Keeler expects his offense at Temple to resemble that, considering that Walker had dual-threat Montana State quarterback Tommy Mellott as the 2024 Payton Award winner.

“There’s a mentality. It’s Temple tough,” Keeler said. “There definitely is a brand. You’re not going to see us on fourth-and-a-half-yard put five wide receivers on the field. That’s not who we can be. So when I was looking for an offensive coordinator, I was really looking for someone who understood how to run the football. And that’s where Tyler Walker comes in.

“They know how to run the football. If you look at the quarterback play, [Mellott] went from a 50% passer to a 72% passer. In fact, he’s one of the highest, if not the highest-rated Pro Football Focus quarterbacks in the country, just statistically.
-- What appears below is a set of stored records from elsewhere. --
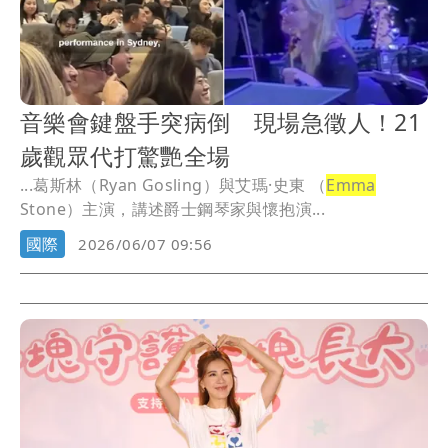
音樂會鍵盤手突病倒 現場急徵人！21
歲觀眾代打驚艷全場
...葛斯林（Ryan Gosling）與艾瑪·史東 （
Emma
Stone）主演，講述爵士鋼琴家與懷抱演...
國際
2026/06/07 09:56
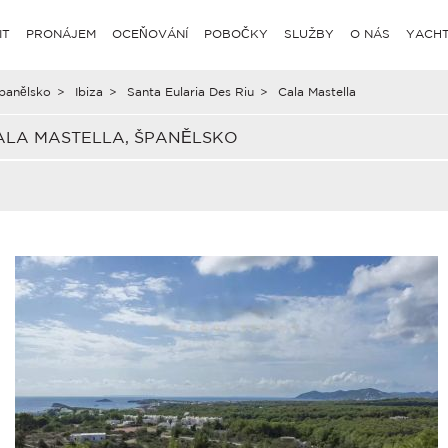
IT
PRONÁJEM
OCEŇOVÁNÍ
POBOČKY
SLUŽBY
O NÁS
YACHT
panělsko
>
Ibiza
>
Santa Eularia Des Riu
>
Cala Mastella
ALA MASTELLA, ŠPANĚLSKO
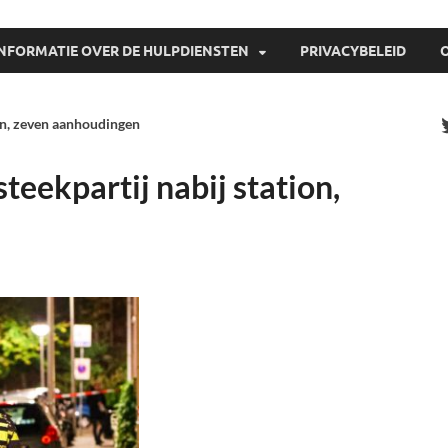
INFORMATIE OVER DE HULPDIENSTEN
PRIVACYBELEID
on, zeven aanhoudingen
eekpartij nabij station,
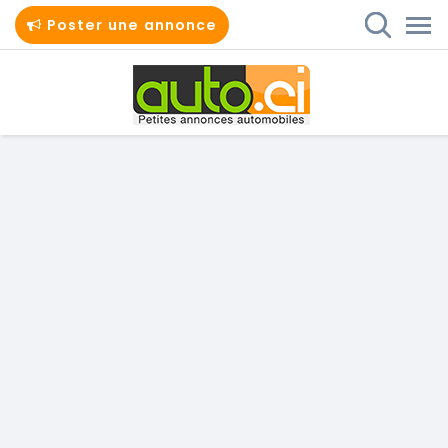
Poster une annonce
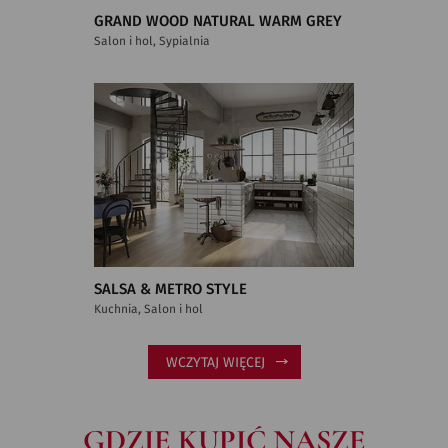
GRAND WOOD NATURAL WARM GREY
Salon i hol, Sypialnia
SALSA & METRO STYLE
Kuchnia, Salon i hol
WCZYTAJ WIĘCEJ
GDZIE KUPIĆ NASZE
What Tyler’s done is a great job of making you defend the run and then open up the passing game. And that’s the mentality we’re going to have here.”

The pressure is on for Keeler, as Temple’s spring practices kicked off this week. There still are plenty of questions surrounding the Owls, from the starting quarterback to which players will be team leaders.

Keeler’s impact won’t be known until the fall, and possibly the years that follow. The three-hour conversation he had in November with athletic director Arthur Johnson before taking the job, when they discussed the vision and future of Temple football as Johnson passionately watched and reacted to an Eagles game, may have changed the program, for better or worse. But despite the outside noise surrounding the program, Keeler has one goal in mind.

“We’re going to make this a winner, and everything’s here,” Keeler said. “It’s not like no one’s ever done this before. If you think about it, when I was at Delaware, no one ever won a national championship in the FCS level. I was able to do it there with, obviously, great players and great staff. Go to Sam Houston, no one’s ever won a national championship there, was able to do it there again with great players and great staff. They’ve done it here. It’s been done here in the past. I just need to recreate that.

“I’m convinced that this location is a prime location that we can make great football.”

Staff writer Jeff Neiburg contributed to this article.